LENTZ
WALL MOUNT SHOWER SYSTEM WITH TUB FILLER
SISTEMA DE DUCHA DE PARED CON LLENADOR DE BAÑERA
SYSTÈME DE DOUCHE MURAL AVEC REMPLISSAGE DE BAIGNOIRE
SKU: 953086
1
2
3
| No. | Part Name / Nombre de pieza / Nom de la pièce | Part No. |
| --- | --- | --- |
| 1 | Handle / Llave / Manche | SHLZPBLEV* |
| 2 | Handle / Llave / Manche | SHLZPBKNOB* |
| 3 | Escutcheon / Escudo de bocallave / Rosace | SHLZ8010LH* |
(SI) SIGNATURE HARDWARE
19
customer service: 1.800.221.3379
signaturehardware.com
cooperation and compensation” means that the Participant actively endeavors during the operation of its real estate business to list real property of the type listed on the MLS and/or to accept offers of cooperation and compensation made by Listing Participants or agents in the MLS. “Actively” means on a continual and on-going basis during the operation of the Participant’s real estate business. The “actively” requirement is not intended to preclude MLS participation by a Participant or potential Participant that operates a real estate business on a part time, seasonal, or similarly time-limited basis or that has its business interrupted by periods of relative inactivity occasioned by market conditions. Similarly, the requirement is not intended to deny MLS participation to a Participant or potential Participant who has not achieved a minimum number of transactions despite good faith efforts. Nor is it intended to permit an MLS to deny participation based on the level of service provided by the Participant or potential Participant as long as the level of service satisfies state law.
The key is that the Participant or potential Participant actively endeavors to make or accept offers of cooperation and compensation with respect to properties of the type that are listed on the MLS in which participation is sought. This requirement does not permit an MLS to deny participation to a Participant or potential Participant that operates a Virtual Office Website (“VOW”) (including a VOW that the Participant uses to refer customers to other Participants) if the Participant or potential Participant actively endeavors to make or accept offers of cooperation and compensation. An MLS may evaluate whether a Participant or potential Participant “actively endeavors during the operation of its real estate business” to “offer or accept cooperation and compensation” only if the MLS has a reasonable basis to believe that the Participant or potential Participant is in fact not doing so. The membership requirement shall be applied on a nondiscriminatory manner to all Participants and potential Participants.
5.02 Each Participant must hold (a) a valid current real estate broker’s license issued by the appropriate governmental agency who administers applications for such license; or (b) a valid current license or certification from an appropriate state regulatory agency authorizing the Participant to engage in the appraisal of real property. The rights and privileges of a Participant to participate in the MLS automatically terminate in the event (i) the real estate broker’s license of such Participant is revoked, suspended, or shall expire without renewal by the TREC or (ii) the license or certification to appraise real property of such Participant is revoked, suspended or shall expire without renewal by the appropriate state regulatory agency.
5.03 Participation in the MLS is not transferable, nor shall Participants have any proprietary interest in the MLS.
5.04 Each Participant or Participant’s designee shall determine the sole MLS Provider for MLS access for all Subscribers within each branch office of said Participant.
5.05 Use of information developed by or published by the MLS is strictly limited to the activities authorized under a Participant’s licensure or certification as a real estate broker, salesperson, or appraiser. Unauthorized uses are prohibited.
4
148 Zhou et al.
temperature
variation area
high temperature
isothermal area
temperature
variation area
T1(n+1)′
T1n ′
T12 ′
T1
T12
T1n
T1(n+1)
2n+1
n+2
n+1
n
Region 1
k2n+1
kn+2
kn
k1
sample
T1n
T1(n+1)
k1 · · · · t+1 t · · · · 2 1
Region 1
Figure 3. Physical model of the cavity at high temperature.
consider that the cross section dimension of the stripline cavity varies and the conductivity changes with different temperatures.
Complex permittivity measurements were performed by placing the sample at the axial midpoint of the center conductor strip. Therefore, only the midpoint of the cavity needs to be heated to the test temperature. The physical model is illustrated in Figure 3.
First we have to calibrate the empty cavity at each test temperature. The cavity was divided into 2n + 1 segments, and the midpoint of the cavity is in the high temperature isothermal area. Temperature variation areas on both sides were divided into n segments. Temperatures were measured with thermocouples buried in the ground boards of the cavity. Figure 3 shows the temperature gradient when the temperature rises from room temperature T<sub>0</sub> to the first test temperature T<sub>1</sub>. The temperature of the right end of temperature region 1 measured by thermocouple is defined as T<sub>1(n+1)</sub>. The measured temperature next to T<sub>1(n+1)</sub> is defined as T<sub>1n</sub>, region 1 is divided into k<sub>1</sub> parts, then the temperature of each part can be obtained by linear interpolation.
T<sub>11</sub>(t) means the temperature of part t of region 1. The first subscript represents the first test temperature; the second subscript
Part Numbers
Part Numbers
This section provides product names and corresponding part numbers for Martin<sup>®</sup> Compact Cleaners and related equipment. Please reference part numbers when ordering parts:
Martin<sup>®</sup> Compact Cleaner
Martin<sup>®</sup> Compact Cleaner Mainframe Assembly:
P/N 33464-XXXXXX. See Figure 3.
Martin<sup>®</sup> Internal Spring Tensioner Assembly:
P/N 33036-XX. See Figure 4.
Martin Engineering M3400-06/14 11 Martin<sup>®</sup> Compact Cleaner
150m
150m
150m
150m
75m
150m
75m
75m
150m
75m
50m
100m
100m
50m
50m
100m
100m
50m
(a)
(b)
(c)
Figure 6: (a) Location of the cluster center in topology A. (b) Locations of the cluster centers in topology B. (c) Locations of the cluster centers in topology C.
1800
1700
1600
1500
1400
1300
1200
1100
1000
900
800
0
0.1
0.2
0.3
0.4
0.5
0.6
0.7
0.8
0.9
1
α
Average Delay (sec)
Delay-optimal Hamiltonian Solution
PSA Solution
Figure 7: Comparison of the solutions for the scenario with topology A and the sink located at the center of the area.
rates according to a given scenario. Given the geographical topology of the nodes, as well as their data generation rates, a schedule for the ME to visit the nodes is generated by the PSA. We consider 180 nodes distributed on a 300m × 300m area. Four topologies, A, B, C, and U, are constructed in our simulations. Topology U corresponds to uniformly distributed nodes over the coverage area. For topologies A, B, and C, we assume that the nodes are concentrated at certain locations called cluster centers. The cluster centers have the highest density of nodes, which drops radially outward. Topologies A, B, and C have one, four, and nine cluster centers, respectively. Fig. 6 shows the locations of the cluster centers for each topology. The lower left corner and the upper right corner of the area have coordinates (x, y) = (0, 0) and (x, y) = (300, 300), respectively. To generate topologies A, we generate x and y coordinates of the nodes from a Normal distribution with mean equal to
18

Work request:
When the word "model" turns up on a line of the material above, copy that line.

Task answer:
Figure 3. Physical model of the cavity at high temperature.
Complex permittivity measurements were performed by placing the sample at the axial midpoint of the center conductor strip. Therefore, only the midpoint of the cavity needs to be heated to the test temperature. The physical model is illustrated in Figure 3.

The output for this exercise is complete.